■ **Things to do**:
[1] Return the passage of the Day v. Klaw opinion from "This text of" up to and including "regulations, and constitutions.", copied word for word.
[2] Resume the Day v. Klaw court opinion, writing the next part of it after its final sentence.

■ **Passage provided**:

▼

Day v. Klaw

112 N.Y.S. 1072
CourtAppellate Terms of the Supreme Court of New York
DecidedNovember 24, 1908
StatusPublished
Cited by1 cases

This text of 112 N.Y.S. 1072 (Day v. Klaw) is published on Counsel Stack Legal Research, covering Appellate Terms of the Supreme Court of New York primary law. Counsel Stack provides free access to over 12 million legal documents including statutes, case law, regulations, and constitutions.

Bluebook
Day v. Klaw, 112 N.Y.S. 1072 (N.Y. Ct. App. 1908).

Opinions

MacLEAN, J.

"This agreement made between Klaw & Erlanger party of the first part and George W. Day parties of the second part [reciting the instrument signed by the parties herein] witnesseth: The said parties of the second part hereby agreé to render their services to the party of the first part at the Klaw & Erlanger Theatre for a term of twenty-five consecutive weeks * * * for the sum of one hundred and fifty (150) dollars per week.” All of five further stipulations state agreements or concessions by the plaintiff-the party of the second part. Therefrom it is claimed in this action for compensation for 2 weeks of the 25 in which 2 weeks the plaintiff did not actually play that “the entire document discloses no obligation on the part of the defendants.” Literally as printed it looked something that way. But the parties interpolated a clause over their signature and put their own interpretation on their engagements. The clause interpolated was:

“It is understood that during this engagement the cost of any railroad fare from one town to another shall not exceed the sum of five dollars for each person. It is also understood that if the party of the second part plays west of Chicago during this engagement, the fares from Chicago and back to Chicago are to be paid by the party of the first part.”

▲

■ **The data**:
▼

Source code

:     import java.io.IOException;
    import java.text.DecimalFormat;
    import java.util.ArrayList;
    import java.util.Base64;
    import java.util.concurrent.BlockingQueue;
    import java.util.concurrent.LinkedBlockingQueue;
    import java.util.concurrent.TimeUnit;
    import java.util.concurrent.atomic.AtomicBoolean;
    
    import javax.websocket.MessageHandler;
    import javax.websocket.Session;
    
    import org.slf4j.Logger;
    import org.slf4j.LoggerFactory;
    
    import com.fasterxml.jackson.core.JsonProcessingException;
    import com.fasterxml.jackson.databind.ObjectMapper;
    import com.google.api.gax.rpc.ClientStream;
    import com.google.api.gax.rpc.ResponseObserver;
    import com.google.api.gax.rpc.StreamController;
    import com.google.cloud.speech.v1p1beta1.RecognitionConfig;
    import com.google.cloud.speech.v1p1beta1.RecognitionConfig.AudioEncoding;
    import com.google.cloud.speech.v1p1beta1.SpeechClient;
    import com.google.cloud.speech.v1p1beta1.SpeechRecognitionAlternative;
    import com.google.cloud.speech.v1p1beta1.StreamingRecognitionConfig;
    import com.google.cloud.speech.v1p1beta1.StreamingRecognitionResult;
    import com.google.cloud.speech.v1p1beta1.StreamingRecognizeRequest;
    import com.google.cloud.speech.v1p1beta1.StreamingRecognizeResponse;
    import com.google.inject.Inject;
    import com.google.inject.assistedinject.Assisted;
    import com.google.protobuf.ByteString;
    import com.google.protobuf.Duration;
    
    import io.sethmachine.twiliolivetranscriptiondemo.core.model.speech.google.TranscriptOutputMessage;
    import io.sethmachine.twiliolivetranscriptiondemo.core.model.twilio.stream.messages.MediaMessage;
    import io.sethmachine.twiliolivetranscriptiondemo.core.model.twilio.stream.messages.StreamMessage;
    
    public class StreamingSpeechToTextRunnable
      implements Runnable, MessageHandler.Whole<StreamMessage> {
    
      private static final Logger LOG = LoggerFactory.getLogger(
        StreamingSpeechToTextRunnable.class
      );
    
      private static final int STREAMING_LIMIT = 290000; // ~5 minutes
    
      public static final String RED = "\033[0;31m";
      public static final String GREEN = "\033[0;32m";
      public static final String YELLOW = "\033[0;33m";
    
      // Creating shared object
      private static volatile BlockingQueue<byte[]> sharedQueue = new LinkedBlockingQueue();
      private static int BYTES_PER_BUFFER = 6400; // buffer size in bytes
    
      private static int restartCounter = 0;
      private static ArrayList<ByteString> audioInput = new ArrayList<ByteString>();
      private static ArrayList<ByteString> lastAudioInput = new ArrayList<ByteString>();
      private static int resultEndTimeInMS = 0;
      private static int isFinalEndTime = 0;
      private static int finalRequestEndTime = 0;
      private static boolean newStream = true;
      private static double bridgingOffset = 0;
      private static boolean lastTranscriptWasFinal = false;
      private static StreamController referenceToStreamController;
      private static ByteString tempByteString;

▲

■ **Responses**:
[1]
This text of 112 N.Y.S. 1072 (Day v. Klaw) is published on Counsel Stack Legal Research, covering Appellate Terms of the Supreme Court of New York primary law. Counsel Stack provides free access to over 12 million legal documents including statutes, case law, regulations, and constitutions.

[2]
Construing their relations according to their understanding, and not after the agreement drawn for them by a vaudeville agent, the plaintiff, a play actor, never opened at the Klaw & Erlanger Theatre and his employers never asked him to. They assumed to direct him and to [1073]*1073utilize his services elsewhere, beginning at Brooklyn, and thence across and around the country, in all which the plaintiff acquiesced,' playing a week at a time in cities from Boston to El Paso and Denver for 35 weeks, excepting one week between two cities in Massachusetts, and another week between appearances in Texas and Colorado. These are the two weeks for which the defendants did not pay, and to avoid paying for which they are in litigation. Although he did not actually play in these weeks, there is no question but that the actor was under the orders of the managers. It came out incidentally that their itinerary, as ordered, requiring an engagement at Denver to follow one at El Paso laid out the opening for one week, commonly beginning on Sunday or Monday. Just why the week was laid out in Massachusetts does not appear, but, as the plaintiff was under defendants’ control, the presumption arises that his recess was at their instance. The judgment should be affirmed, with costs.

Judgment affirmed, with costs to the respondent.

GILDERSLEEVE, P. J., concurs.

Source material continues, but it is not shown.